Until March of this year, it seemed that media conglomerate ViacomCBS (NASDAQ:VIAC) was doing just fine. A year after the shock of the Covid-19 pandemic, VIAC stock had recovered nicely.
Then an unexpected event happened. It was all over the financial headlines when Archegos Capital unwound its massively leveraged position in ViacomCBS.
Clearly, Archegos Capital was in over its head. This incident wasn’t ViacomCBS’s fault, but VIAC stock holders nevertheless suffered from the collateral damage.
Despite the share-price collapse, ViacomCBS remains a thriving business with a growing suite of entertainment brands. A push into the streaming space — plus an ambitious price target from a prominent analyst — suggests that it’s time for investors to give this company another chance.
VIAC Stock at a Glance
Perhaps the Archegos Capital incident could be viewed as a pin that popped a bubble.
VIAC stock started off 2021 at $36 and change, but then shot up to a 52-week high of $100.42 by March 22. This price move was really too much, too fast.

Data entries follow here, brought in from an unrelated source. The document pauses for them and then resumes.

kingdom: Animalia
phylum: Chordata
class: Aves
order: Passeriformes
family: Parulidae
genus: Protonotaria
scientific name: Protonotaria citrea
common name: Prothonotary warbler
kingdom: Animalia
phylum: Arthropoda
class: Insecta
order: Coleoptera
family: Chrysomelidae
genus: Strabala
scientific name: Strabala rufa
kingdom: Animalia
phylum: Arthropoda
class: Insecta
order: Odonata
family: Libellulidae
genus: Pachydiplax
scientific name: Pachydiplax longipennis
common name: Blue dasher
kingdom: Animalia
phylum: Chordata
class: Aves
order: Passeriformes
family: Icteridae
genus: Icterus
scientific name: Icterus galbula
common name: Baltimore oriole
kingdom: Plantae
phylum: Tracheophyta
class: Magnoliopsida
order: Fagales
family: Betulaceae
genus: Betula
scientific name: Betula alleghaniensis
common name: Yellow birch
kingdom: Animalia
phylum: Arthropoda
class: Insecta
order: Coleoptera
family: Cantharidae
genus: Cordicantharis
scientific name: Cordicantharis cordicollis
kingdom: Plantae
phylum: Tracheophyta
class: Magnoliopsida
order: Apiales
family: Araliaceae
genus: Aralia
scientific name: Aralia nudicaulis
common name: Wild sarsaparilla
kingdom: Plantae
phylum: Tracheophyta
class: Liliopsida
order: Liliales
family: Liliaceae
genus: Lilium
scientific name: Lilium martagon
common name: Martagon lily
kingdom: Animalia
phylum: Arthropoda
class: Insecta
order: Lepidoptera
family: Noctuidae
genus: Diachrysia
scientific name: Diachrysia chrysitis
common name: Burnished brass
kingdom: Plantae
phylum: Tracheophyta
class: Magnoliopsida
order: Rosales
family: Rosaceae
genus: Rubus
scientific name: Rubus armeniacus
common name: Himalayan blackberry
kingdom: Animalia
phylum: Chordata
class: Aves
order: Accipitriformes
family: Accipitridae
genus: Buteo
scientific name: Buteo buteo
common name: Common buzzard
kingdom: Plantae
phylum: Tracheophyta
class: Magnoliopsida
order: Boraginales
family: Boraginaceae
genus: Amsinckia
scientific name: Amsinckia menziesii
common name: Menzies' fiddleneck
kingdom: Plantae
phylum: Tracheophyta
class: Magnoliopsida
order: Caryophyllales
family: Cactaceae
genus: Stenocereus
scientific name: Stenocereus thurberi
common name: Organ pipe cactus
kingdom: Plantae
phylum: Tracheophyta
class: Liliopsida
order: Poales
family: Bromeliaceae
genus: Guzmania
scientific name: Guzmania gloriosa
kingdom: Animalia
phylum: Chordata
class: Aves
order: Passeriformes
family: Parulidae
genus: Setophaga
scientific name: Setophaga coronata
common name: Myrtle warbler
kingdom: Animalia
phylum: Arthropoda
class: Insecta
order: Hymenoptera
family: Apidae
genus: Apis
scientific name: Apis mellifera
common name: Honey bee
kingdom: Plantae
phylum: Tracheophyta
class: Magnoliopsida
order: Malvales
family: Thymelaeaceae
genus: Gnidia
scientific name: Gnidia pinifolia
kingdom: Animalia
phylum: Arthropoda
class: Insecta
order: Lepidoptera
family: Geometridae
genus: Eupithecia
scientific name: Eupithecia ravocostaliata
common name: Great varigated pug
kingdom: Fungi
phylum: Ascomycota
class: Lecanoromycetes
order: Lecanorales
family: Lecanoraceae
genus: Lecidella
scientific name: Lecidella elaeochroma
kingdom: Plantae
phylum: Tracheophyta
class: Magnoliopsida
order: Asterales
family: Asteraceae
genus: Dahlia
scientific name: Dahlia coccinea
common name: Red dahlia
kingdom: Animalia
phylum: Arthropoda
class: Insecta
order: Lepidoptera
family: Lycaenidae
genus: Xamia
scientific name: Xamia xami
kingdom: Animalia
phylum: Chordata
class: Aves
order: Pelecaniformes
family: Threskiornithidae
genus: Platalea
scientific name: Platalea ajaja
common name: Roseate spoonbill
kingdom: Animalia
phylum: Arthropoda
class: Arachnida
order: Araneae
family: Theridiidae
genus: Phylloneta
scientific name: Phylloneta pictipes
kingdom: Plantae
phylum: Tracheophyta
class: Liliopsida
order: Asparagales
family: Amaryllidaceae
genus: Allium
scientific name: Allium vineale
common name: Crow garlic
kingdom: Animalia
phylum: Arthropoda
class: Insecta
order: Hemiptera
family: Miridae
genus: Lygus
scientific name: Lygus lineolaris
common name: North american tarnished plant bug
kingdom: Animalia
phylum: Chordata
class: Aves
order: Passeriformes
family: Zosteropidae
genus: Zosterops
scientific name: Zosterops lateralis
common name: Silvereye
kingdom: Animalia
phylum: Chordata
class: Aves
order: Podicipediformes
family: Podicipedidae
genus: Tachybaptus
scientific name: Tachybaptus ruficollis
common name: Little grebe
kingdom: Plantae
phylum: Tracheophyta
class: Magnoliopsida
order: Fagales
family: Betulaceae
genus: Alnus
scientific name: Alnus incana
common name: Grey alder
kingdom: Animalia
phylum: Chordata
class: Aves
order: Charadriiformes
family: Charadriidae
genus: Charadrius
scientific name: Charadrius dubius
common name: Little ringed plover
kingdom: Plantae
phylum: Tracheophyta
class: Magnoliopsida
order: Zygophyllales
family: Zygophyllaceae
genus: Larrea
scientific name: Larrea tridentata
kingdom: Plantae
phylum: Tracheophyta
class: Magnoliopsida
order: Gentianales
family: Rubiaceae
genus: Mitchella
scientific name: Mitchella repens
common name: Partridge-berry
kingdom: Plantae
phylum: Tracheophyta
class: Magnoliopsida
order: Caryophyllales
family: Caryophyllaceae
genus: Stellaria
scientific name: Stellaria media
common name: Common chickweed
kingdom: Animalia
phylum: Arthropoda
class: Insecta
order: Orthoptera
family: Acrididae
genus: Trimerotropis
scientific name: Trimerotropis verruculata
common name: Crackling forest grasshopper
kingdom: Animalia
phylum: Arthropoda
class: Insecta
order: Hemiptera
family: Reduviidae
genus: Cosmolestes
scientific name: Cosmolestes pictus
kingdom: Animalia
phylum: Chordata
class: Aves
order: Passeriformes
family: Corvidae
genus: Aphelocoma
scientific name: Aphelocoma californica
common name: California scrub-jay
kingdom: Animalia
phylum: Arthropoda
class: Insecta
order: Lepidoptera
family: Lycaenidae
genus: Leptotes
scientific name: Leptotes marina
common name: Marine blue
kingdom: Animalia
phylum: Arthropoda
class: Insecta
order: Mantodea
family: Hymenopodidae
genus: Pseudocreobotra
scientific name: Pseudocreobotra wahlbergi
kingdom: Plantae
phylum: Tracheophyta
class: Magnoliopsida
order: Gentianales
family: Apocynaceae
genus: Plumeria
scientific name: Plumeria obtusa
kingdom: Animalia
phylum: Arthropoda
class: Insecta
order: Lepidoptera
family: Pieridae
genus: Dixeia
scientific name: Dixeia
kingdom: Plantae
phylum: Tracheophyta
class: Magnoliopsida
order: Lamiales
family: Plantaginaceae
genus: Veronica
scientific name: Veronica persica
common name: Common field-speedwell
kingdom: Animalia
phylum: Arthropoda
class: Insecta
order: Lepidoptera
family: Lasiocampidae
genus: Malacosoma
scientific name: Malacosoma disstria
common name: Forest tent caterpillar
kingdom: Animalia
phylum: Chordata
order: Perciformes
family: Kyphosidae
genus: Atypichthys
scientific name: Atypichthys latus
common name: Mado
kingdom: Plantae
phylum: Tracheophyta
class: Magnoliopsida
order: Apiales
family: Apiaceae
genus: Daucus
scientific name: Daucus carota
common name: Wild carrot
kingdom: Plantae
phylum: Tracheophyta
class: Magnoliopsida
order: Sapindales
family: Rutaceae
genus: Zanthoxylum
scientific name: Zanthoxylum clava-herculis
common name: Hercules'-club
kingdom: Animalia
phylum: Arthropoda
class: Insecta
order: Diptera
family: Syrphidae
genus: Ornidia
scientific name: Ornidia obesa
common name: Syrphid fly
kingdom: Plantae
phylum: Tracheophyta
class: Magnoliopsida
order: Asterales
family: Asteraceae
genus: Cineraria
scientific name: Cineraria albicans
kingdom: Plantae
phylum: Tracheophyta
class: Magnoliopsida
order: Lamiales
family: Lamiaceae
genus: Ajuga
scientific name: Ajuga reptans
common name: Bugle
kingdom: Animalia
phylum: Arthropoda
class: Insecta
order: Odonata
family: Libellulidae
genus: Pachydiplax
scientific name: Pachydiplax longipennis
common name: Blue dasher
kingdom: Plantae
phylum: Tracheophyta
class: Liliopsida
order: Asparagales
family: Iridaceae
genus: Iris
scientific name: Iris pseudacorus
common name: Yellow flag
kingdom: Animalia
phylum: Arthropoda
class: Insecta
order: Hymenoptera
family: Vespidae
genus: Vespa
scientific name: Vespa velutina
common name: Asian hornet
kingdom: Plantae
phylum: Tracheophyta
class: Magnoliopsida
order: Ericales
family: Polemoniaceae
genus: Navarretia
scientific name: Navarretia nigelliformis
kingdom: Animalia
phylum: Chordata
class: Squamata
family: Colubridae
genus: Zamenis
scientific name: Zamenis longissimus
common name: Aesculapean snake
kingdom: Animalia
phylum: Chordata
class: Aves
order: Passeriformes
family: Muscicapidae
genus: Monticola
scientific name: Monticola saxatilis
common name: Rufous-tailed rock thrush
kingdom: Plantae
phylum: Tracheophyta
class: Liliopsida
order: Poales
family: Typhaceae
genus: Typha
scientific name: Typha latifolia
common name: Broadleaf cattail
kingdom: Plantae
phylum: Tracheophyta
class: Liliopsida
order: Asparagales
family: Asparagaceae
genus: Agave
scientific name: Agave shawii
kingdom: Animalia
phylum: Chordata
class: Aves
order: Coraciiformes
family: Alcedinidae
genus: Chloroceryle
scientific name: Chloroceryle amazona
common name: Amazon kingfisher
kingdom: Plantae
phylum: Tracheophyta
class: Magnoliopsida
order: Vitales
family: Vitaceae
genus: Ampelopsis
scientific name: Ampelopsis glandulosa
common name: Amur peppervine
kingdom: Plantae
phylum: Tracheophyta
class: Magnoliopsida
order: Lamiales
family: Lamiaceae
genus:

Some folks might say that Reddit users were involved in that run-up. This is a possibility, but in any case, the steep stock-price rally wasn’t meant to last.
Due to the Archegos incident, the VIAC stock price was cut in half in a matter of days. In April the stock fell down to the $40 area, and then it mostly went sideways after that.
Even in early September, the ViacomCBS share price was still $41 and change.
But as they say, the longer the base, the higher in space. In other words, a lengthy consolidation (sideways) period could be followed by a swift move to the upside.
A Compelling Value
If anything, the drawdown in VIAC stock should be viewed as an opportunity for prospective investors, not as a problem.
In early September, ViacomCBS’s trailing 12-month price-to-earnings ratio is an ultra-low 7.81x. This indicates a compelling value proposition in a time when many stocks are overpriced and real bargains aren’t easy to find.
Not only should value seekers pay attention to VIAC stock now, but income-focused investors ought to consider a position as well.
That’s because the stock pays a forward annual dividend yield of 2.31%. So, the stockholders can collect the distributions while they’re waiting for the ViacomCBS to recover.
But of course, VIAC stock wouldn’t present a strong value proposition unless the company is profitable.
No worries there, as ViacomCBS reported second-quarter 2021 earnings of $1.50 per share, up 205% year-over-year. That figure easily beat Wall Street analysts’ average estimate of 98 cents per share.
ViacomCBS’s excellent quarterly earnings performance was due, no doubt, to the ongoing success of legacy entertainment brands like CBS, Comedy Central, MTV and Nickelodeon.
Yet, there’s another contributing factor at work here. Specifically, ViacomCBS is making strides in its streaming segment.
The company added 6.5 million streaming subscribers during 2021’s second quarter, beating the Wall Street analyst consensus estimate of 4.1 million. Moreover, ViacomCBS ended the quarter with more than 42 million streaming subscribers globally on Paramount+ and Showtime.
Wells Fargo analyst Steven Cahall certainly took note of ViacomCBS’s progress in this area.
“VIAC’s streaming efforts are bearing fruit and have impressed us, so we move from historical bears to constructive bulls,” the big-bank analyst commented.
Furthermore, “A stronger balance sheet and unique mix of content (e.g., sports, reality, film, originals), combined with a strong start to Paramount+” underlie Wells Fargo’s “confidence in the story.”
With that analysis, Cahall issued an “overweight” rating (similar to a “buy” rating) on VIAC stock.
On top of that, the Wells Fargo analyst offered a strongly bullish $60 price target on the stock.
Cahall’s optimistic assessment should encourage potential investors to consider a position in ViacomCBS.
It’s evident that the company is moving aggressively into the streaming space with Paramount+ and Showtime.
At the same time, VIAC stock presents a favorable reward-to-risk profile based on its ultra-low valuation.
Plus, while you’re waiting for a share-price recovery, you can collect some generous dividend payouts along the way.
On the date of publication, neither Louis Navellier nor the InvestorPlace Research Staff member primarily responsible for this article held (either directly or indirectly) any positions in the securities mentioned in this article. The opinions expressed in this article are those of the writer, subject to the InvestorPlace.com Publishing Guidelines.